State wildlife officials: Bear sightings up in Hampton Roads

Posted at 1:41 PM, Jun 18, 2014
and last updated 2014-06-18 17:45:51-04

There has definitely been more bear sightings in Hampton Roads this year, according to state wildlife officials. But, why more bears are venturing into suburban areas is up for debate.

Pete Acker, a biologist with the Virginia Department of Game and Inland Fisheries has a couple of theories.

While May and June marks the busiest time for bear sightings, Acker says it's unusual to see them in Virginia Beach. To put it into perspective, Acker explains that in the last five years there may have been one bear sighting in Virginia Beach. But, in just the past two weeks, three sightings have been reported.

The Great Dismal Swamp is just one area nearby, he says, that supports the flourishing bear population in Hampton Roads.

With May and June being bear mating season, Acker believes that may have something to do with the recent sightings.

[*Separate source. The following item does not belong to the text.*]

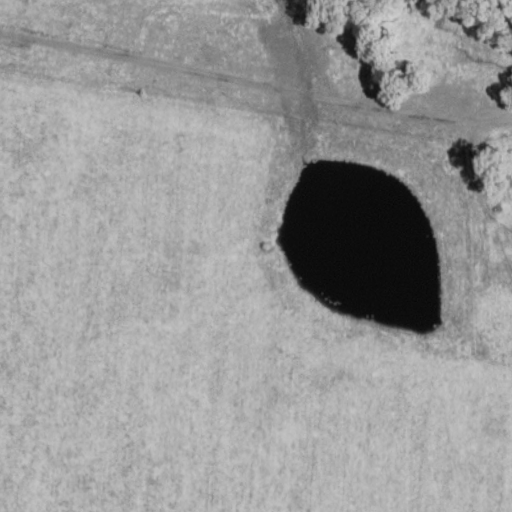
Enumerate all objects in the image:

Momma bears kick out their baby boy cubs after a year and a half, forcing them to find a new territory for themselves. Some of those cubs, Acker says, often find themselves strolling into suburban areas by mistake.

But, another theory has to do with a shortage of the acorn crop this past Fall in areas where bears live. When bears came out of hibernation in the Spring, Acker says, it's possible they were hungrier and had to venture further from home to find more food.

A third theory comes from licensed wildlife rehabilitator Evelyn Flengas who runs Evelyn's Wildlife Refuge, a nonprofit organization in Virginia Beach. She believes a loss of habitat is to blame not only for more bear sightings but the sightings of other wildlife rarely seen in Hampton Roads. For instance, Flengas is currently caring for a coyote cub as well as a baby fox and several raccoons.

Acker says there's always the potential that habitat loss could be driving more wildlife into Suburban areas, but he doesn't believe it's the cause of more frequent bear sightings recently. Areas prime for development, he says, don't make good bear habitats in the first place.

But, whatever the cause behind this year's uptick in the number of bear sightings, Acker says if you spot one don't run from it.

"They're not aggressive, they're not dangerous. We only have Black bears in Virginia. We don't have Grizzly bears and Brown bears."

Instead, enjoy it.

"Take a picture and tell your friends about it because it's kind of neat.  It's something that people don't get to see very often and it's a wild animal that we're lucky to have."